Shulou(Shulou.com)06/01 Report--

How to carry out QEMU USB module cross-boundary read and write vulnerability CVE-2020-14364 notice, many novices are not very clear about this, in order to help you solve this problem, the following editor will explain in detail for you, people with this need can come to learn, I hope you can gain something.

Brief introduction of 0x01 vulnerability

On August 25th, 2020, 360CERT Monitoring found that qemu issued a risk notice for an out-of-bounds vulnerability in qemu memory, the vulnerability number is CVE-2020-14364, vulnerability level: high risk, vulnerability score: 8.2.

Qemu has released security patches

By constructing special in-memory data, an attacker can cause the virtual machine to escape and execute arbitrary code.

The vulnerability was disclosed by the 360VulcanTeam team at ISC2020's eighth Internet Security Conference on August 13, 2020.

In this regard, 360CERT recommends that the majority of users apply the latest repair scheme to qemu in time. At the same time, please do a good job of asset self-examination and prevention to avoid hacker attacks.

0x02 risk rating

360CERT's assessment of the vulnerability is as follows

Assessment methods, threat levels, high risk impact surfaces, extensive 360CERT scores, 8.20x03 vulnerability details CVE-2020-14364: memory out of bounds vulnerabilities

The vulnerability lies in the Qemu USB module, which can cause out-of-bounds reading and writing, which can lead to virtual machine escape.

@ @-129 ep 6 + 129 ep 7 @ @ void usb_wakeup (USBEndpoint * ep, unsigned int stream)
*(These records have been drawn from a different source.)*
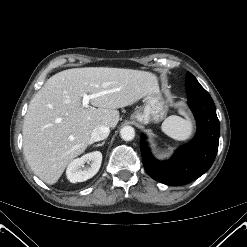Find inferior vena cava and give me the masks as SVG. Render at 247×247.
<instances>
[{
    "label": "inferior vena cava",
    "instance_id": "602c4592",
    "mask_svg": "<svg viewBox=\"0 0 247 247\" xmlns=\"http://www.w3.org/2000/svg\"><path fill=\"white\" fill-rule=\"evenodd\" d=\"M109 133H110V129L108 126L99 125L93 129L91 134V141L96 142V141L104 140L108 137Z\"/></svg>",
    "mask_w": 247,
    "mask_h": 247
}]
</instances>
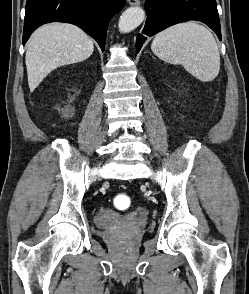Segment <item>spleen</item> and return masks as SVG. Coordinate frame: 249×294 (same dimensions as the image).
Returning a JSON list of instances; mask_svg holds the SVG:
<instances>
[{
  "instance_id": "3e777b00",
  "label": "spleen",
  "mask_w": 249,
  "mask_h": 294,
  "mask_svg": "<svg viewBox=\"0 0 249 294\" xmlns=\"http://www.w3.org/2000/svg\"><path fill=\"white\" fill-rule=\"evenodd\" d=\"M151 49L163 61L183 65L202 82L212 81L220 70L215 38L206 27L193 21L173 25L158 33Z\"/></svg>"
}]
</instances>
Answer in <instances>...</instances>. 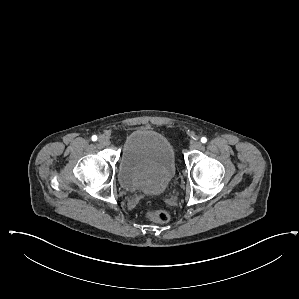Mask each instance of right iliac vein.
I'll list each match as a JSON object with an SVG mask.
<instances>
[{
	"label": "right iliac vein",
	"mask_w": 299,
	"mask_h": 299,
	"mask_svg": "<svg viewBox=\"0 0 299 299\" xmlns=\"http://www.w3.org/2000/svg\"><path fill=\"white\" fill-rule=\"evenodd\" d=\"M98 142L102 146H108L110 144V141L106 136H100L98 138Z\"/></svg>",
	"instance_id": "1"
}]
</instances>
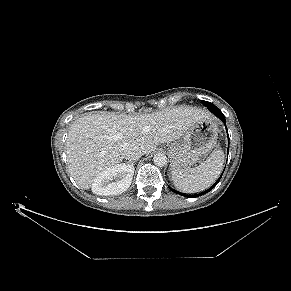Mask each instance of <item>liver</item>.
<instances>
[{
    "label": "liver",
    "mask_w": 291,
    "mask_h": 291,
    "mask_svg": "<svg viewBox=\"0 0 291 291\" xmlns=\"http://www.w3.org/2000/svg\"><path fill=\"white\" fill-rule=\"evenodd\" d=\"M210 117L208 111L184 105L136 116L87 114L76 119L68 131L69 172L78 186L87 190L101 172L122 162L128 147L150 154L158 145L178 140L195 123Z\"/></svg>",
    "instance_id": "liver-1"
}]
</instances>
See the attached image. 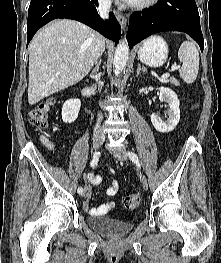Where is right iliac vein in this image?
<instances>
[{"instance_id":"right-iliac-vein-1","label":"right iliac vein","mask_w":221,"mask_h":263,"mask_svg":"<svg viewBox=\"0 0 221 263\" xmlns=\"http://www.w3.org/2000/svg\"><path fill=\"white\" fill-rule=\"evenodd\" d=\"M104 142V138L102 136L96 135L93 137V148L95 151H98ZM87 189L85 188L81 193V196H85Z\"/></svg>"}]
</instances>
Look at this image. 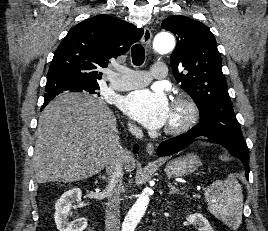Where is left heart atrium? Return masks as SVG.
Wrapping results in <instances>:
<instances>
[{
  "label": "left heart atrium",
  "instance_id": "1",
  "mask_svg": "<svg viewBox=\"0 0 268 231\" xmlns=\"http://www.w3.org/2000/svg\"><path fill=\"white\" fill-rule=\"evenodd\" d=\"M124 112L147 128L158 129L170 114L168 98L161 89H141L129 93L122 102Z\"/></svg>",
  "mask_w": 268,
  "mask_h": 231
}]
</instances>
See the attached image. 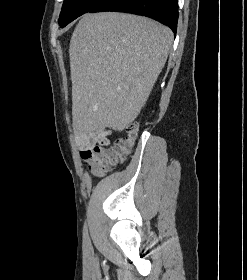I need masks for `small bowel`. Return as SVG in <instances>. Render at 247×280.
<instances>
[{
	"label": "small bowel",
	"instance_id": "obj_1",
	"mask_svg": "<svg viewBox=\"0 0 247 280\" xmlns=\"http://www.w3.org/2000/svg\"><path fill=\"white\" fill-rule=\"evenodd\" d=\"M113 131L106 127H100L94 130L85 128L76 129V143L84 157L90 153L96 146H106L109 144V137Z\"/></svg>",
	"mask_w": 247,
	"mask_h": 280
}]
</instances>
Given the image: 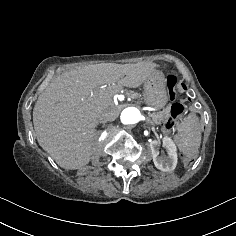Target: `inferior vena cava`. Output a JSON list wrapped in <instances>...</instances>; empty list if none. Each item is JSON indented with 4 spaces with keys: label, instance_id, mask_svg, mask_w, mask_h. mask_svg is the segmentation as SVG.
I'll return each instance as SVG.
<instances>
[{
    "label": "inferior vena cava",
    "instance_id": "inferior-vena-cava-1",
    "mask_svg": "<svg viewBox=\"0 0 236 236\" xmlns=\"http://www.w3.org/2000/svg\"><path fill=\"white\" fill-rule=\"evenodd\" d=\"M93 117H94V119L99 120V119H101L102 114H101V112L96 111V112H94Z\"/></svg>",
    "mask_w": 236,
    "mask_h": 236
}]
</instances>
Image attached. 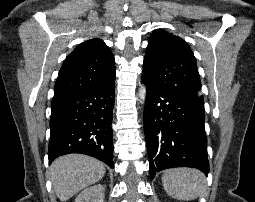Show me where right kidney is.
<instances>
[{
	"label": "right kidney",
	"mask_w": 255,
	"mask_h": 202,
	"mask_svg": "<svg viewBox=\"0 0 255 202\" xmlns=\"http://www.w3.org/2000/svg\"><path fill=\"white\" fill-rule=\"evenodd\" d=\"M104 191L103 185H94L84 189L75 199V202H104Z\"/></svg>",
	"instance_id": "obj_1"
}]
</instances>
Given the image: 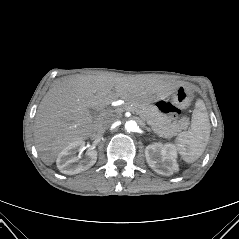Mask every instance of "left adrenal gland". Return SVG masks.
<instances>
[{
    "label": "left adrenal gland",
    "mask_w": 239,
    "mask_h": 239,
    "mask_svg": "<svg viewBox=\"0 0 239 239\" xmlns=\"http://www.w3.org/2000/svg\"><path fill=\"white\" fill-rule=\"evenodd\" d=\"M145 130H147L148 132H151L152 129L151 128H148V127H145Z\"/></svg>",
    "instance_id": "obj_1"
}]
</instances>
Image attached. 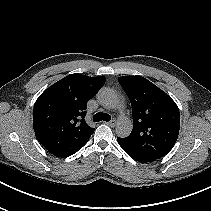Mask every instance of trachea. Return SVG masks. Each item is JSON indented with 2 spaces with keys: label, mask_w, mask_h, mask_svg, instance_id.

Static void do_token_setup (USBDevice * s, USBPacket * p)

{

Int request, value, index

+ unsigned int setup_len

If (p-> iov.size! = 8) {

P-> status = USB_RET_STALL

@ @-138 USBPacket 14 + 139 USBPacket 15 @ @ static void do_token_setup (USBDevice * s, USBPacket * p)

Usb_packet_copy (p, s-> setup_buf, p-> iov.size)

S-> setup_index = 0

P-> actual_length = 0

-s-> setup_len = (s-> setup_buf [7] setup_buf [6])

-if (s-> setup_len > sizeof (s-> data_buf)) {

+ setup_len = (s-> setup_buf [7] setup_buf [6])

+ if (setup_len > sizeof (s-> data_buf)) {

Fprintf (stderr

"usb_generic_handle_packet: ctrl buffer too small (% d >% zu)\ n"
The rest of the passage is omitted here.